The asymmetry between stroke and MI effects is one of the most important and least-discussed findings across these trials. In LEADER, the non-fatal stroke HR was 0.86 (95% CI 0.71, 1.06, non-significant) while non-fatal MI HR was 0.88 (95% CI 0.75, 1.03, non-significant), with the composite being driven substantially by CV death (Marso 2016, LEADER). In SUSTAIN-6, the stroke reduction was striking: HR 0.61 (95% CI 0.38, 0.99), while MI reduction was non-significant at HR 0.74 (95% CI 0.51, 1.08) (Marso 2016, SUSTAIN-6). REWIND showed a significant non-fatal stroke reduction (HR 0.76 to 95% CI 0.61, 0.95) but a non-significant MI reduction (Gerstein 2019). SELECT showed more balanced reductions, with non-fatal MI HR of 0.72 (95% CI 0.61, 0.85) and non-fatal stroke HR of 0.67 (95% CI 0.55, 0.82).

This consistent pattern of stronger stroke reduction than MI reduction across most trials has generated mechanistic hypotheses involving anti-inflammatory and antiatherosclerotic plaque-stabilizing effects, blood pressure reduction, and atrial fibrillation risk modification. A 2022 analysis in Circulation exploring GLP-1 receptor expression in cerebrovascular tissue may be relevant context (Herman et al., Circulation 2022). The AHA/ACC 2023 guideline update on obesity and cardiovascular risk management references this pattern when discussing GLP-1 agents (Grundy et al., AHA/ACC 2023).

Weight Loss as a Mediating Mechanism

Mediation analysis across these trials is difficult because none was designed with weight loss as a randomization arm. In LEADER, average weight loss versus placebo was approximately 2.3 kg at three years. In SUSTAIN-6, it was roughly 4.5 kg. In REWIND, it was approximately 1.5 kg. In SELECT, it was 9.4% body weight over 65 weeks before the trial endpoint analysis. The SELECT design is uniquely informative here: it removes glycemic benefit as a confounder entirely. Its strong MACE reduction in the absence of diabetes implicates weight loss, anti-inflammatory effects, blood pressure reduction, and direct cardiorenal mechanisms rather than glucose lowering alone (Lincoff 2023).

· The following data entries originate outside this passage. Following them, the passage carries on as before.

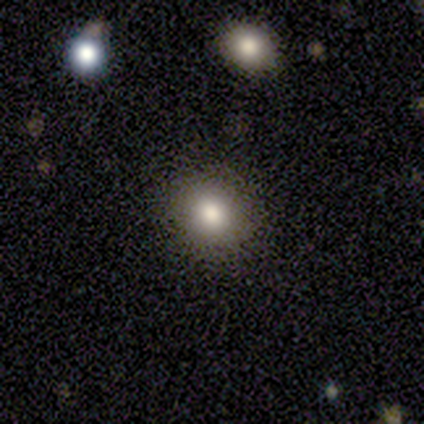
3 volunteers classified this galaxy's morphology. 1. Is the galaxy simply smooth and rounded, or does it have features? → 67% smooth, 33% featured or disk, 0% star or artifact.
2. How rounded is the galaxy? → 100% in between, 0% round, 0% cigar-shaped.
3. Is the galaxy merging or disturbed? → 100% none, 0% minor disturbance, 0% major disturbance, 0% merger.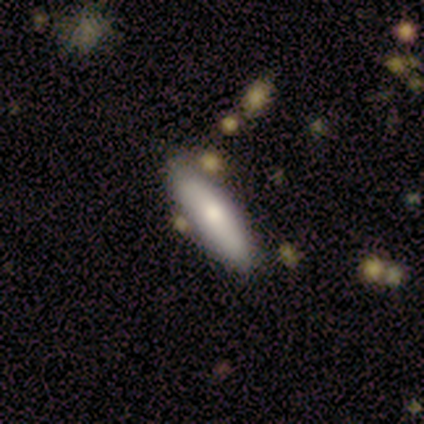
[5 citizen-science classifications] A smooth galaxy with no disk features (80%) that is in between round and cigar-shaped (50%, tied with cigar-shaped). Merging: none (50%, tied with minor disturbance).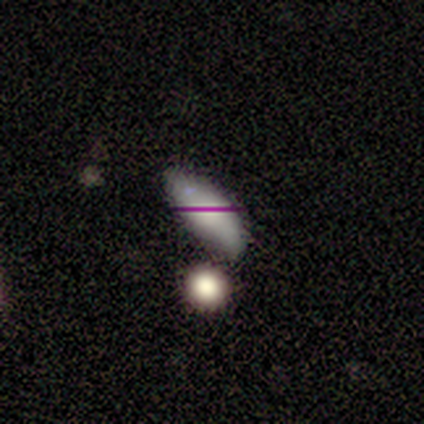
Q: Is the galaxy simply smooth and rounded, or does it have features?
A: smooth — 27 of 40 (68%).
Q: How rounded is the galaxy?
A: in between — 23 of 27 (85%).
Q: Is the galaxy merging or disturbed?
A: none — 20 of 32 (62%).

The 2024 ACC Expert Consensus on Obesity and Cardiometabolic Risk notes that the magnitude of weight loss in SELECT is inconsistent with the rapidity of cardiovascular benefit observed, suggesting weight loss is a contributor but not the sole mediator.

What the Trials Together Do and Do Not Establish

What they establish:

The four trials together provide very strong, consistent evidence that GLP-1 receptor agonists reduce 3-point MACE in adults with established cardiovascular disease or high cardiovascular risk. That effect appears across three different molecules, four different patient populations, and follow-up periods ranging from two to five years. The consistency of the HR estimates within overlapping confidence intervals supports a class effect rather than agent-specific cardiovascular pharmacology.

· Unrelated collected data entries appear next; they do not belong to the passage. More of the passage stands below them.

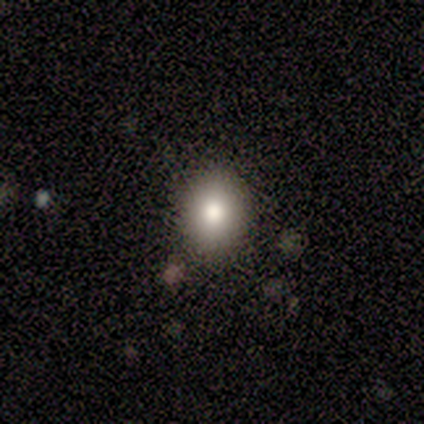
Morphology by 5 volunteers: Overall: smooth (100%). How rounded: round (60%; in between 40%). Merging: none (60%; minor disturbance 40%).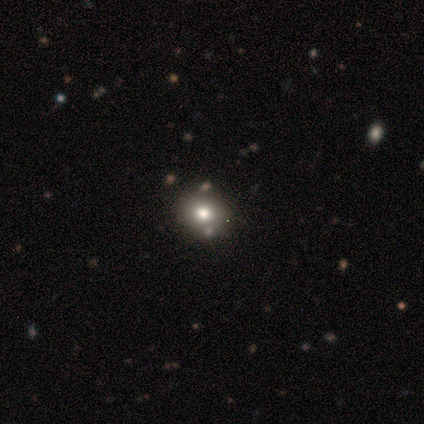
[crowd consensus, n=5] Morphology: type=smooth (80%); roundness=round (75%); merging=none (100%).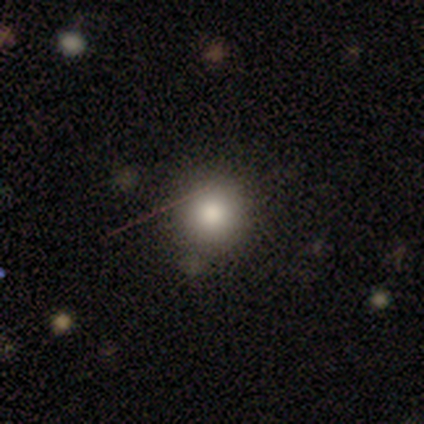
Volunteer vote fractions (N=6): Overall: smooth (83%). How rounded: round (100%). Merging: none (100%).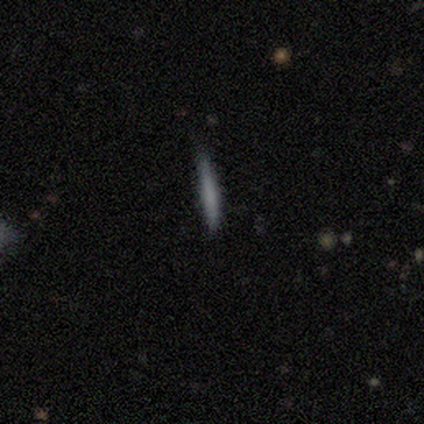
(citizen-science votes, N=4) Smooth or featured? 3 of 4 (75%) said smooth. How rounded? 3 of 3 (100%) said cigar-shaped. Merging? 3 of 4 (75%) said none.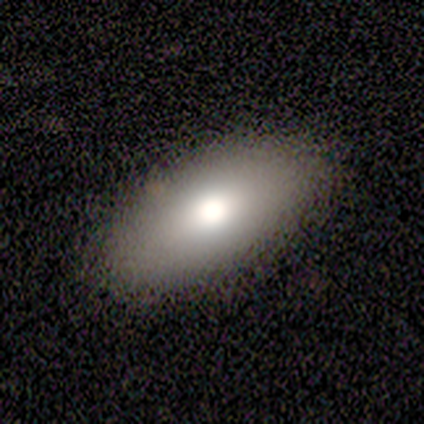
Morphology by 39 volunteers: This is clearly a smooth galaxy (87%). How rounded: clearly in between (97%). Merging: likely none (63%).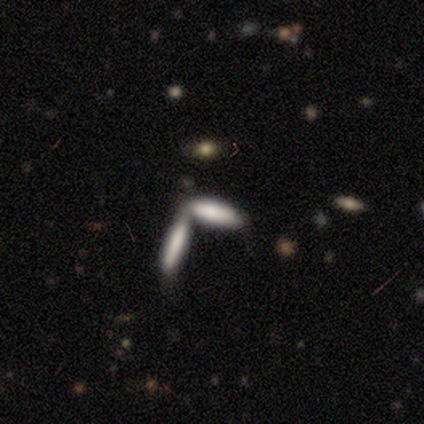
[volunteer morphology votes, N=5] Q: Smooth or featured?
A: smooth (80%); runner-up: featured or disk (20%)
Q: How rounded?
A: cigar-shaped (75%); runner-up: in between (25%)
Q: Merging?
A: merger (80%); runner-up: minor disturbance (20%)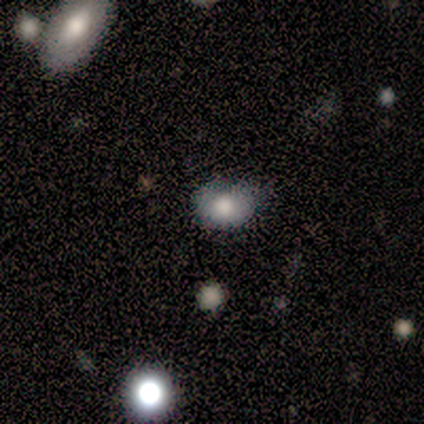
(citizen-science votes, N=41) Q: Smooth or featured?
A: smooth (88%); runner-up: featured or disk (7%)
Q: How rounded?
A: in between (61%); runner-up: round (39%)
Q: Merging?
A: none (72%); runner-up: minor disturbance (21%)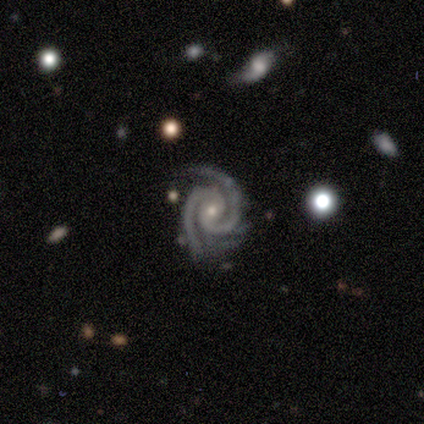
featured or disk 100%, smooth 0%, star or artifact 0%. Down the decision tree: edge-on disk — no (88%); bar — no (57%); spiral arms — yes (100%); spiral arm count — 2 (100%); spiral winding — tight (100%); bulge size — small (100%); merging — none (75%).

SELECT extends this conclusion to adults without diabetes, establishing that glycemic lowering is not the primary mechanism. That finding has direct relevance for FDA labeling, insurance coverage decisions, and prescribing in cardiology practices that historically have not used these agents.

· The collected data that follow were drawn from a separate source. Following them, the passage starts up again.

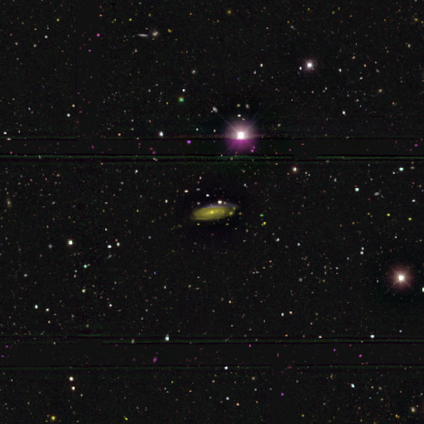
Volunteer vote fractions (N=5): Smooth or featured? featured or disk (80%)
Edge-on disk? no (75%)
Bar? strong (33%, tied with weak and no)
Spiral arms? yes (67%)
Spiral winding? tight (100%)
Spiral arm count? can't tell (100%)
Bulge size? moderate (67%)
Merging? none (50%)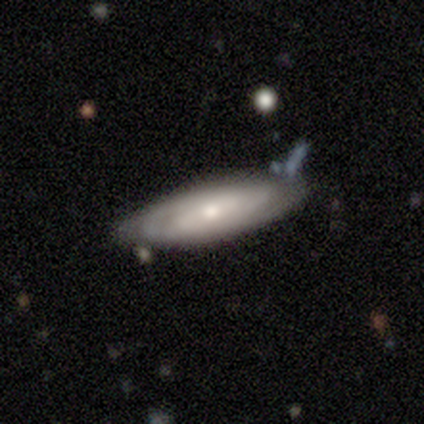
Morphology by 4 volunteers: Smooth or featured? 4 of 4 (100%) said smooth. How rounded? 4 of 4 (100%) said in between. Merging? 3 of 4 (75%) said minor disturbance.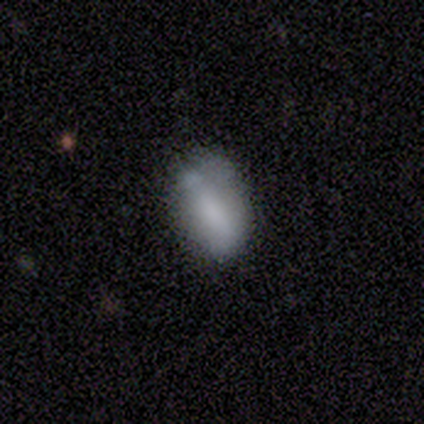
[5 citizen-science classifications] smooth_or_featured: smooth (p=0.80) [alt: star or artifact p=0.20]
how_rounded: in between (p=0.50) [alt: round p=0.25]
merging: minor disturbance (p=0.50) [alt: none p=0.25]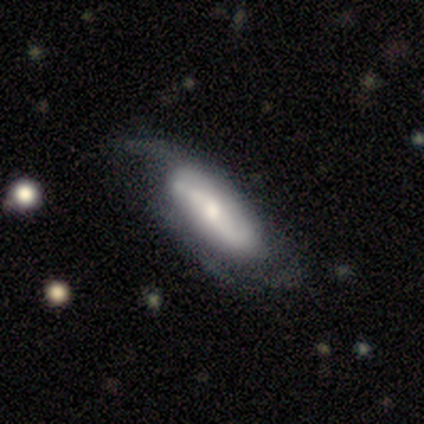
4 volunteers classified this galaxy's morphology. Overall: featured or disk (75%). Edge-on disk: yes (67%; no 33%). Edge-on bulge: boxy (50%, tied with rounded). Merging: major disturbance (50%; none 25%).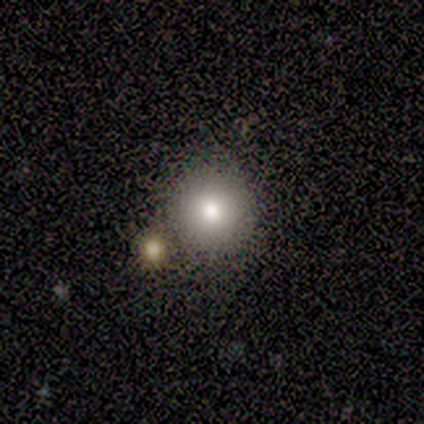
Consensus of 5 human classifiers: A smooth galaxy with no disk features (100%) that is round (100%).

Vote fractions:
- Smooth or featured? smooth: 100% / featured or disk: 0% / star or artifact: 0%
- How rounded? round: 100% / in between: 0% / cigar-shaped: 0%
- Merging? none: 100% / minor disturbance: 0% / major disturbance: 0% / merger: 0%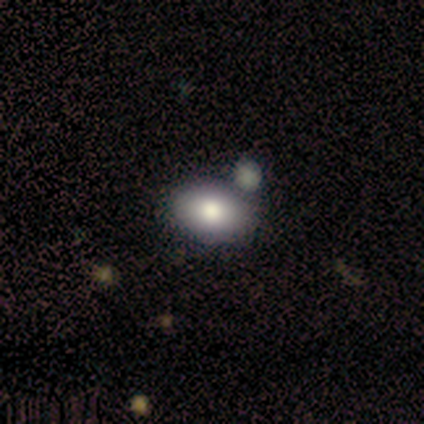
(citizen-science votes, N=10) smooth_or_featured: smooth (p=0.60) [alt: featured or disk p=0.40]
how_rounded: in between (p=0.83) [alt: round p=0.17]
merging: none (p=0.70) [alt: minor disturbance p=0.20]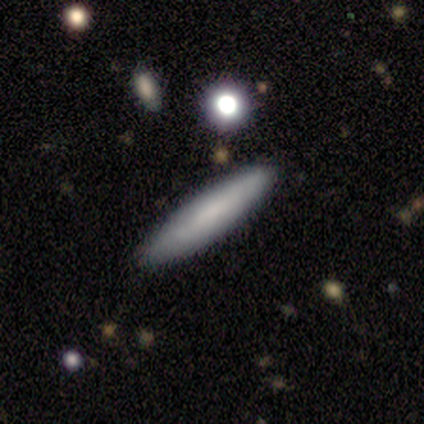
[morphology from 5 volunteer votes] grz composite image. It shows a featured or disk galaxy (60%) viewed edge-on (100%) with no central bulge (67%). Merging: none (80%).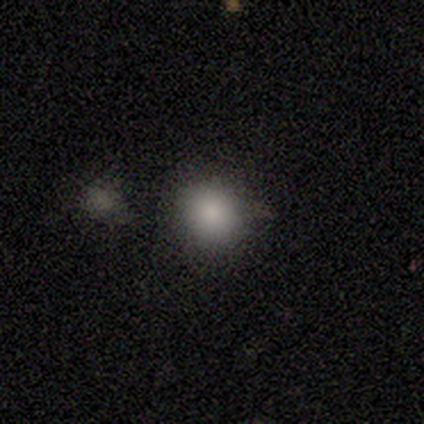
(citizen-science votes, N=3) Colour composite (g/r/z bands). It shows a smooth galaxy with no disk features (67%) that is round (50%, tied with in between). Merging: none (50%, tied with merger).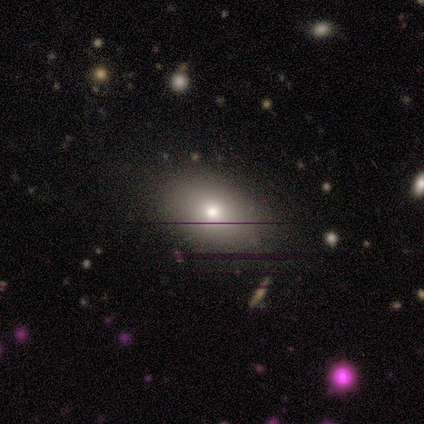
Morphology: type=smooth (75%); roundness=in between (67%); merging=none (75%).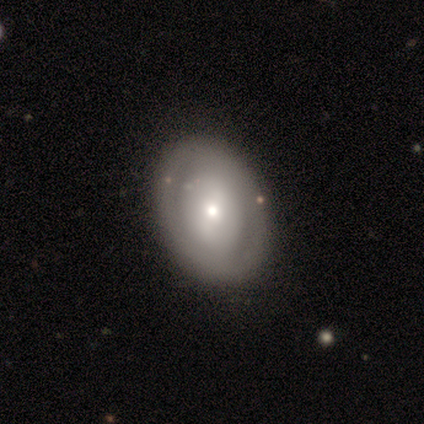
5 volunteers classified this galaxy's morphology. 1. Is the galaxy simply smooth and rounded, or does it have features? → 80% featured or disk, 20% smooth, 0% star or artifact.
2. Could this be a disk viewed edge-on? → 75% no, 25% yes.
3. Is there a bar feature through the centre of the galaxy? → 67% strong, 33% weak, 0% no.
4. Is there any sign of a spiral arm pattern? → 67% yes, 33% no.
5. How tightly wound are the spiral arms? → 100% tight, 0% medium, 0% loose.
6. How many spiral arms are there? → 100% 2, 0% 1, 0% 3, 0% 4, 0% more than 4, 0% can't tell.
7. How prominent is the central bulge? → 100% moderate, 0% dominant, 0% large, 0% small, 0% none.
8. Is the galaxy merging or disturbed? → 100% none, 0% minor disturbance, 0% major disturbance, 0% merger.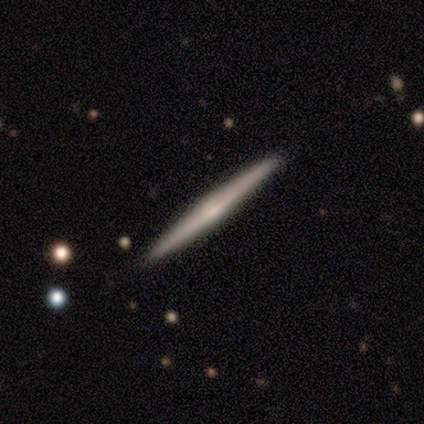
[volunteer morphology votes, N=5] smooth-or-featured: featured or disk: 60% | smooth: 40% | star or artifact: 0%
  disk-edge-on: yes: 100% | no: 0%
    edge-on-bulge: rounded: 67% | none: 33% | boxy: 0%
  merging: none: 100% | minor disturbance: 0% | major disturbance: 0% | merger: 0%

Stroke reduction appears to be a particularly consistent benefit, more so than MI reduction in the T2D trials. Clinicians managing patients with prior cerebrovascular disease or high stroke risk should note this pattern.

What they do not establish:

None of the four trials individually demonstrates a statistically significant all-cause mortality benefit. Meta-analytic signals are suggestive but not definitive. Whether a mortality benefit would emerge with longer follow-up (beyond the 5.4 years of REWIND) is unknown.

The trials also do not establish whether cardiovascular benefit is dose-dependent within an agent. SELECT used semaglutide 2.4 mg while SUSTAIN-6 used up to 1.0 mg; no head-to-head dose-comparison CVOT exists. Similarly, none of these trials adequately represents patients with advanced chronic kidney disease (stage 4-5), heart failure with reduced ejection fraction as the dominant diagnosis, or age above 80.

REWIND's primary-prevention subgroup (31% of participants) showed benefit, but the trial was not powered for that subgroup individually. A dedicated primary-prevention CVOT in type 2 diabetes remains absent from the literature.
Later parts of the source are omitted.